++++ EXERCISE MATERIALS

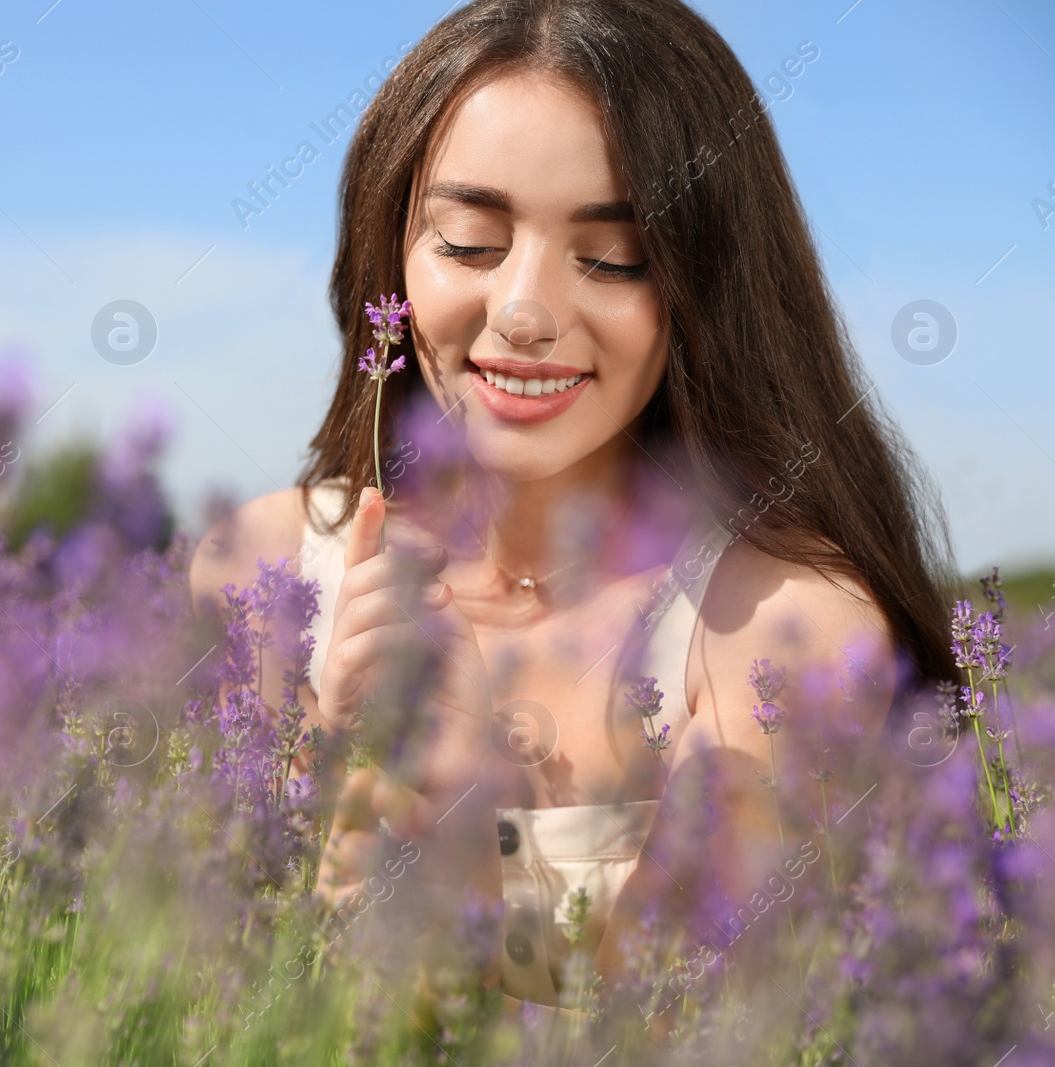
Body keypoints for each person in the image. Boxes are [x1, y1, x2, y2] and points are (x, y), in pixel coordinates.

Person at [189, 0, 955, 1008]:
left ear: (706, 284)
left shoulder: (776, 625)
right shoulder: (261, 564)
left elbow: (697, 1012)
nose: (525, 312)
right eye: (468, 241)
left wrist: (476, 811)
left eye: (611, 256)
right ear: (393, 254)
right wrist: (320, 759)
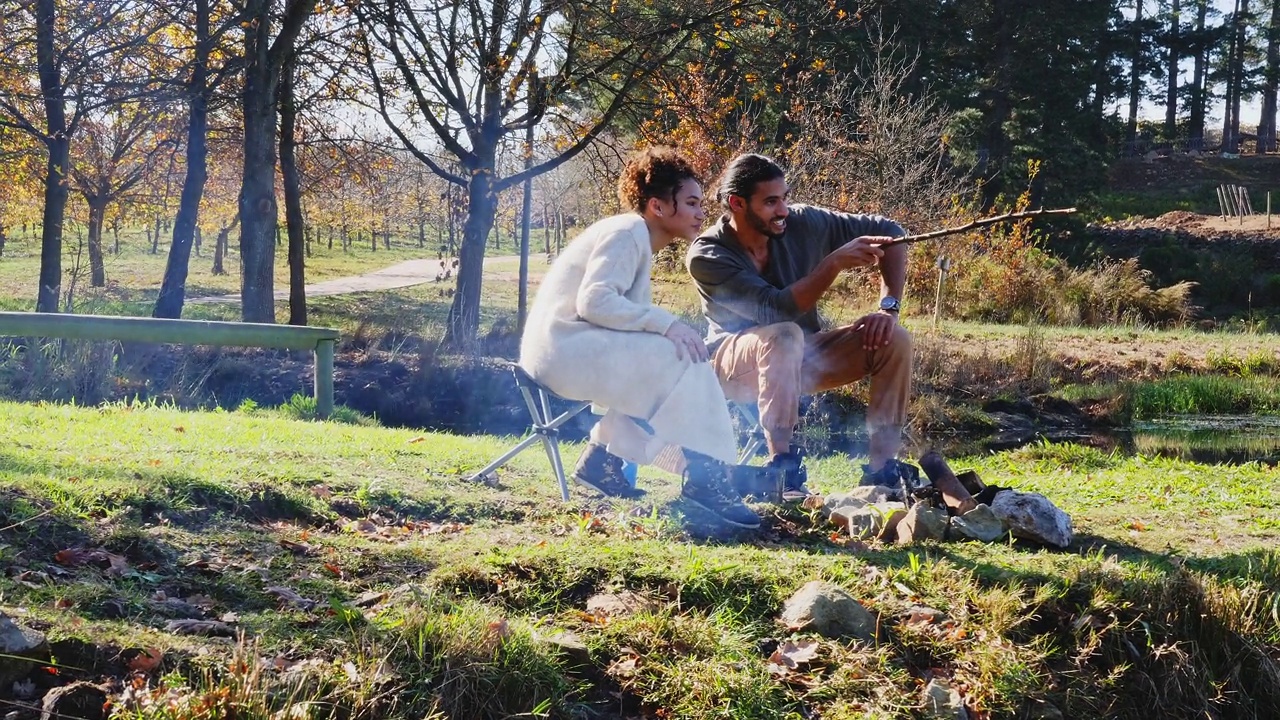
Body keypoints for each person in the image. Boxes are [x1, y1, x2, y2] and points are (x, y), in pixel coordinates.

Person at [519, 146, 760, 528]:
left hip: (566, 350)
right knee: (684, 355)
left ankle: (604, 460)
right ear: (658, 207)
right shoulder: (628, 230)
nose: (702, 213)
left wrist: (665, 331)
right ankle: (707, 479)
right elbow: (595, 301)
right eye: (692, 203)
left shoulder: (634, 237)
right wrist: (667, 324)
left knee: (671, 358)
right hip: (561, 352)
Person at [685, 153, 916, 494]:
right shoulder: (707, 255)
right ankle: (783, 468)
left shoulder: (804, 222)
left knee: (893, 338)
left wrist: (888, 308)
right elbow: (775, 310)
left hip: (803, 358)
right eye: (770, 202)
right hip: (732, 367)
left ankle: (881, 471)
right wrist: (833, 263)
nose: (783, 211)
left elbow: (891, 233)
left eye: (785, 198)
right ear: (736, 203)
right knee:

++++++++

WORK REQUEST: All preceding records should be duplicated verbatim, images excepted.

TASK ANSWER:
Body keypoints for each person in the image. Boxes are [x1, y1, x2, y2] and points are (x, y), in pixel coordinates.

Person at [189, 0, 955, 1008]:
left ear: (706, 284)
left shoulder: (776, 625)
right shoulder: (261, 564)
left elbow: (697, 1012)
nose: (525, 312)
right eye: (468, 241)
left wrist: (476, 811)
left eye: (611, 256)
right ear: (393, 254)
right wrist: (320, 759)
Body keypoints for each person in the image. Boxes are [x1, y1, x2, y2] and points are (x, y), in pixel coordinates.

Person at [519, 146, 760, 528]:
left hip: (566, 350)
right knee: (684, 355)
left ankle: (604, 460)
right ear: (658, 207)
right shoulder: (628, 230)
nose: (702, 213)
left wrist: (665, 331)
right ankle: (707, 479)
right elbow: (595, 301)
right eye: (692, 203)
left shoulder: (634, 237)
right wrist: (667, 324)
left knee: (671, 358)
right hip: (561, 352)
Person at [685, 153, 916, 494]:
right shoulder: (707, 255)
right ankle: (783, 468)
left shoulder: (804, 222)
left knee: (893, 338)
left wrist: (888, 308)
right elbow: (775, 310)
left hip: (803, 358)
right eye: (770, 202)
right hip: (732, 367)
left ankle: (881, 471)
right wrist: (833, 263)
nose: (783, 211)
left elbow: (891, 233)
left eye: (785, 198)
right ear: (736, 203)
right knee:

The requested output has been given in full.